Wherever "functions" appears in a line of the listing, report that line.

#### Dataset records ####

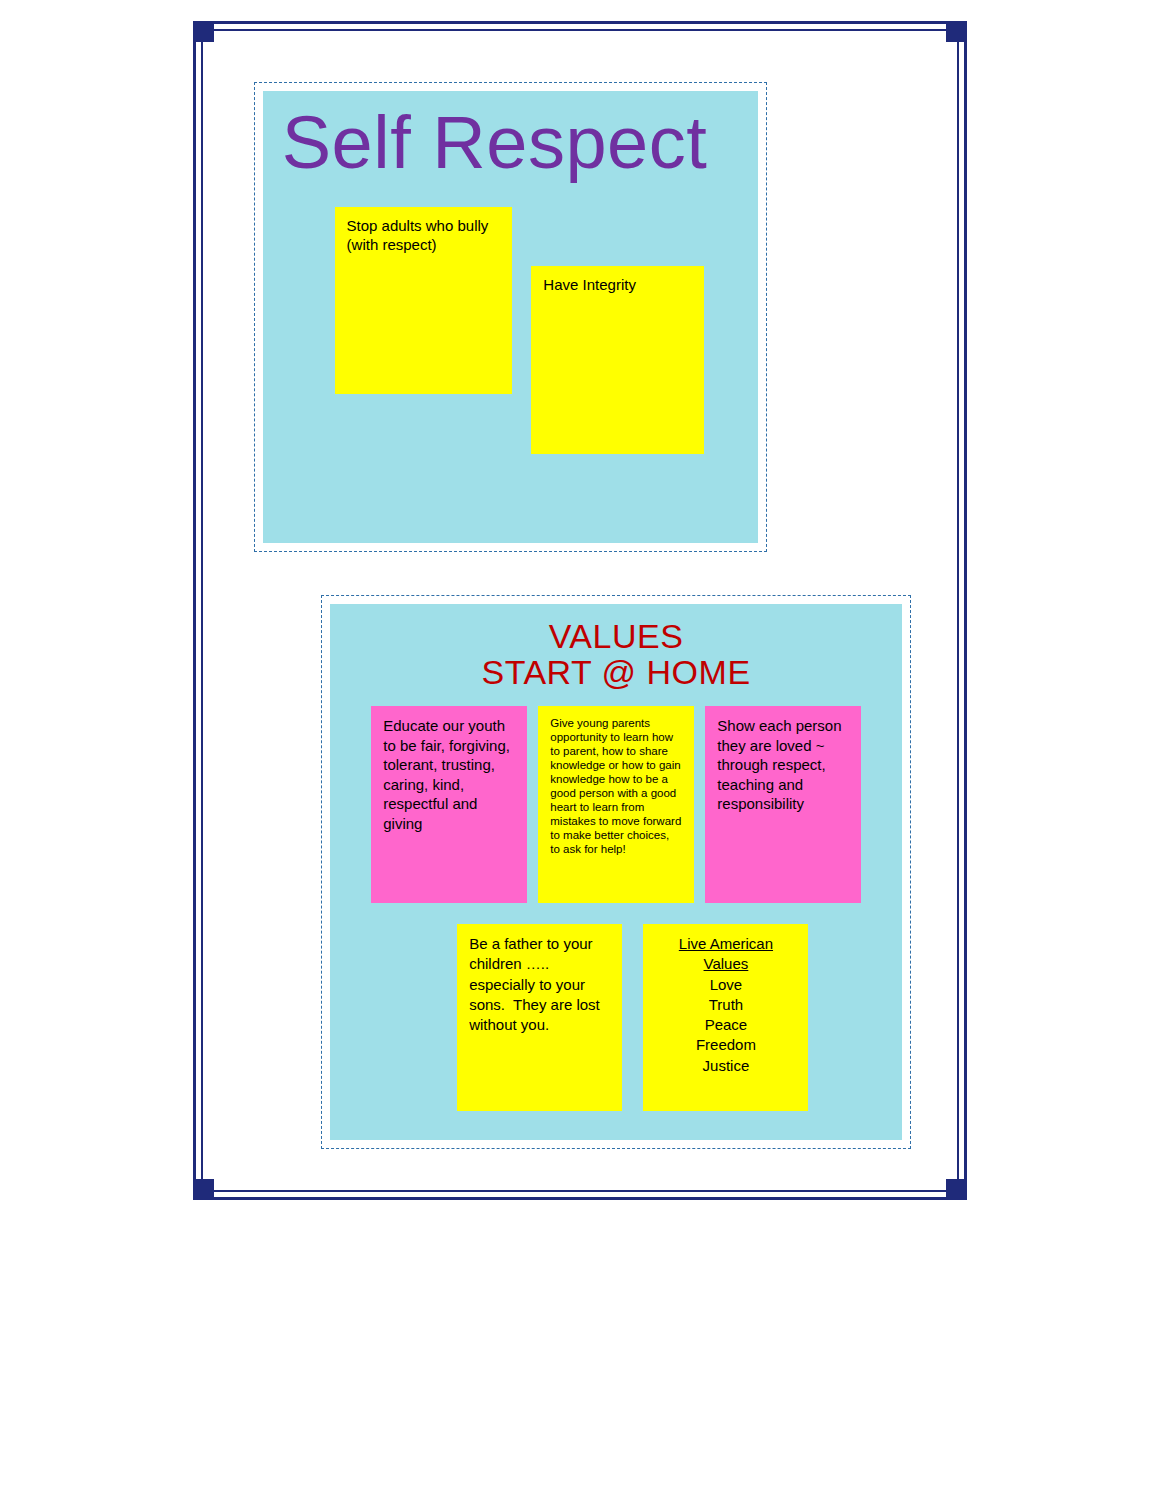Self Respect
Stop adults who bully (with respect)
Have Integrity
VALUES START @ HOME
Educate our youth to be fair, forgiving, tolerant, trusting, caring, kind, respectful and giving
Give young parents opportunity to learn how to parent, how to share knowledge or how to gain knowledge how to be a good person with a good heart to learn from mistakes to move forward to make better choices, to ask for help!
Show each person they are loved ~ through respect, teaching and responsibility
Be a father to your children ….. especially to your sons. They are lost without you.
Live American Values Love Truth Peace Freedom Justice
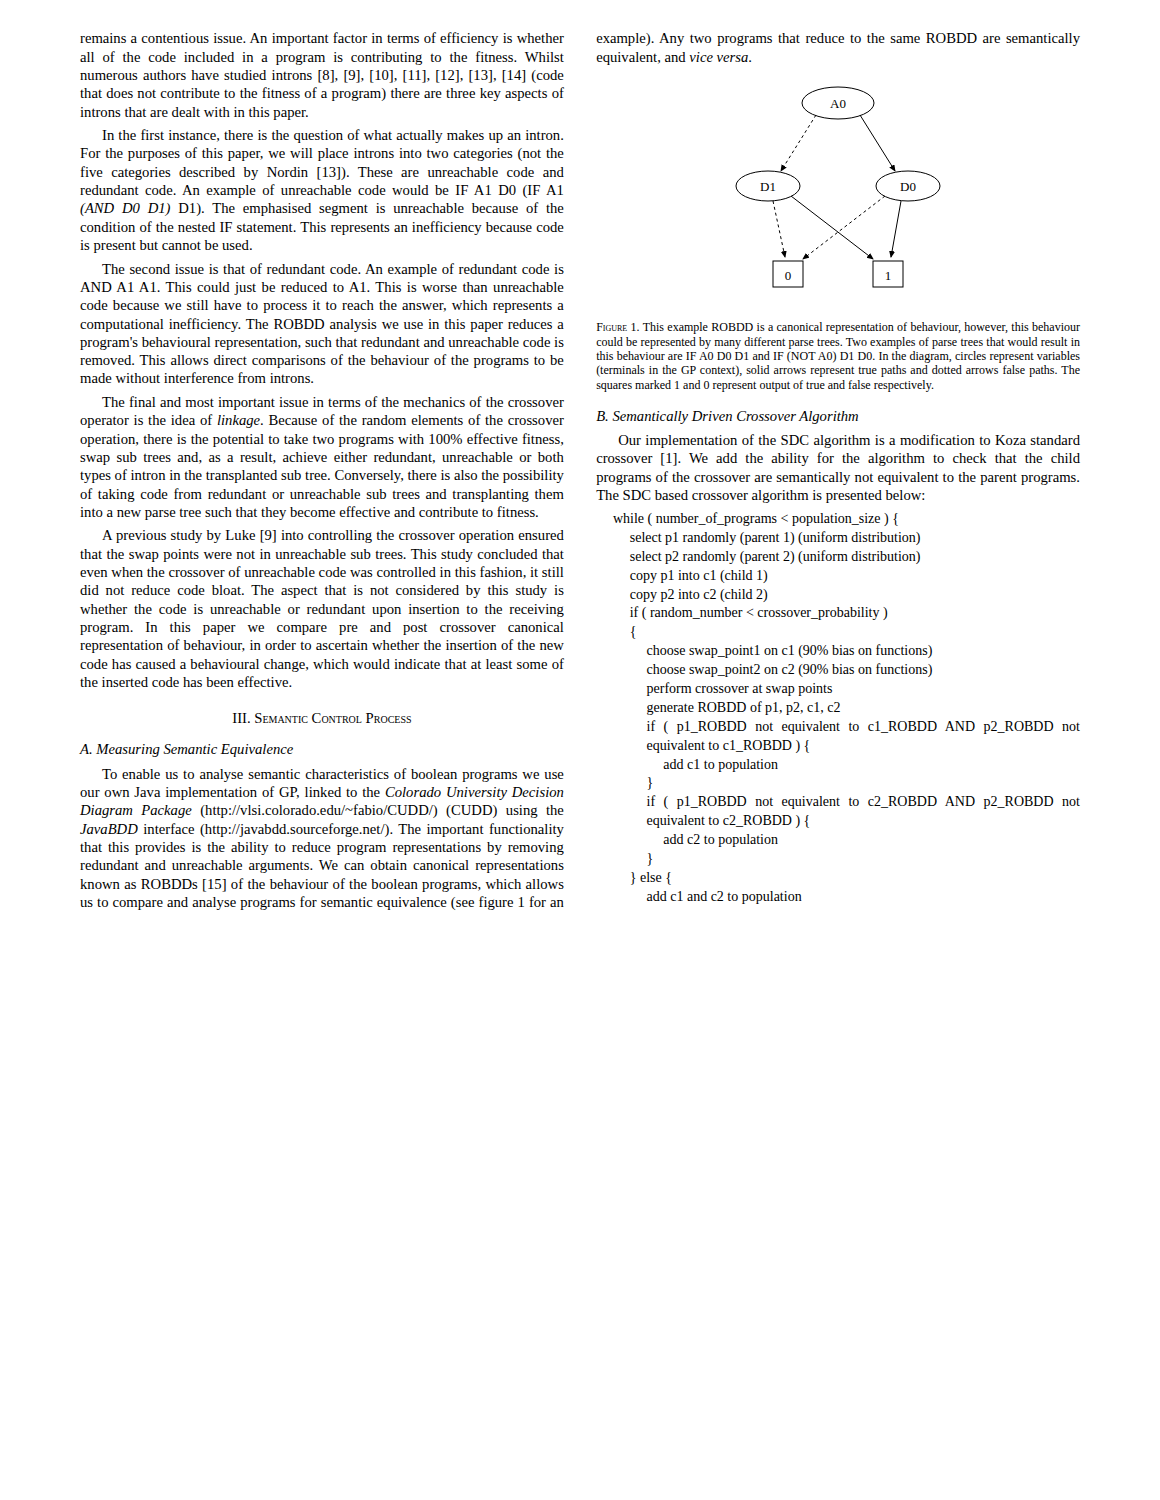remains a contentious issue. An important factor in terms of efficiency is whether all of the code included in a program is contributing to the fitness. Whilst numerous authors have studied introns [8], [9], [10], [11], [12], [13], [14] (code that does not contribute to the fitness of a program) there are three key aspects of introns that are dealt with in this paper.
In the first instance, there is the question of what actually makes up an intron. For the purposes of this paper, we will place introns into two categories (not the five categories described by Nordin [13]). These are unreachable code and redundant code. An example of unreachable code would be IF A1 D0 (IF A1 (AND D0 D1) D1). The emphasised segment is unreachable because of the condition of the nested IF statement. This represents an inefficiency because code is present but cannot be used.
The second issue is that of redundant code. An example of redundant code is AND A1 A1. This could just be reduced to A1. This is worse than unreachable code because we still have to process it to reach the answer, which represents a computational inefficiency. The ROBDD analysis we use in this paper reduces a program's behavioural representation, such that redundant and unreachable code is removed. This allows direct comparisons of the behaviour of the programs to be made without interference from introns.
The final and most important issue in terms of the mechanics of the crossover operator is the idea of linkage. Because of the random elements of the crossover operation, there is the potential to take two programs with 100% effective fitness, swap sub trees and, as a result, achieve either redundant, unreachable or both types of intron in the transplanted sub tree. Conversely, there is also the possibility of taking code from redundant or unreachable sub trees and transplanting them into a new parse tree such that they become effective and contribute to fitness.
A previous study by Luke [9] into controlling the crossover operation ensured that the swap points were not in unreachable sub trees. This study concluded that even when the crossover of unreachable code was controlled in this fashion, it still did not reduce code bloat. The aspect that is not considered by this study is whether the code is unreachable or redundant upon insertion to the receiving program. In this paper we compare pre and post crossover canonical representation of behaviour, in order to ascertain whether the insertion of the new code has caused a behavioural change, which would indicate that at least some of the inserted code has been effective.
III. Semantic Control Process
A. Measuring Semantic Equivalence
To enable us to analyse semantic characteristics of boolean programs we use our own Java implementation of GP, linked to the Colorado University Decision Diagram Package (http://vlsi.colorado.edu/~fabio/CUDD/) (CUDD) using the JavaBDD interface (http://javabdd.sourceforge.net/). The important functionality that this provides is the ability to reduce program representations by removing redundant and unreachable arguments. We can obtain canonical representations known as ROBDDs [15] of the behaviour of the boolean programs, which allows us to compare and analyse programs for semantic equivalence (see figure 1 for an example). Any two programs that reduce to the same ROBDD are semantically equivalent, and vice versa.
A0 D1 D0 0 1
Figure 1. This example ROBDD is a canonical representation of behaviour, however, this behaviour could be represented by many different parse trees. Two examples of parse trees that would result in this behaviour are IF A0 D0 D1 and IF (NOT A0) D1 D0. In the diagram, circles represent variables (terminals in the GP context), solid arrows represent true paths and dotted arrows false paths. The squares marked 1 and 0 represent output of true and false respectively.
B. Semantically Driven Crossover Algorithm
Our implementation of the SDC algorithm is a modification to Koza standard crossover [1]. We add the ability for the algorithm to check that the child programs of the crossover are semantically not equivalent to the parent programs. The SDC based crossover algorithm is presented below:
while ( number_of_programs < population_size ) {
select p1 randomly (parent 1) (uniform distribution)
select p2 randomly (parent 2) (uniform distribution)
copy p1 into c1 (child 1)
copy p2 into c2 (child 2)
if ( random_number < crossover_probability )
{
choose swap_point1 on c1 (90% bias on functions)
choose swap_point2 on c2 (90% bias on functions)
perform crossover at swap points
generate ROBDD of p1, p2, c1, c2
if ( p1_ROBDD not equivalent to c1_ROBDD AND p2_ROBDD not equivalent to c1_ROBDD ) {
add c1 to population
}
if ( p1_ROBDD not equivalent to c2_ROBDD AND p2_ROBDD not equivalent to c2_ROBDD ) {
add c2 to population
}
} else {
add c1 and c2 to population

####

--- Result for this task ---
choose swap_point1 on c1 (90% bias on functions)
choose swap_point2 on c2 (90% bias on functions)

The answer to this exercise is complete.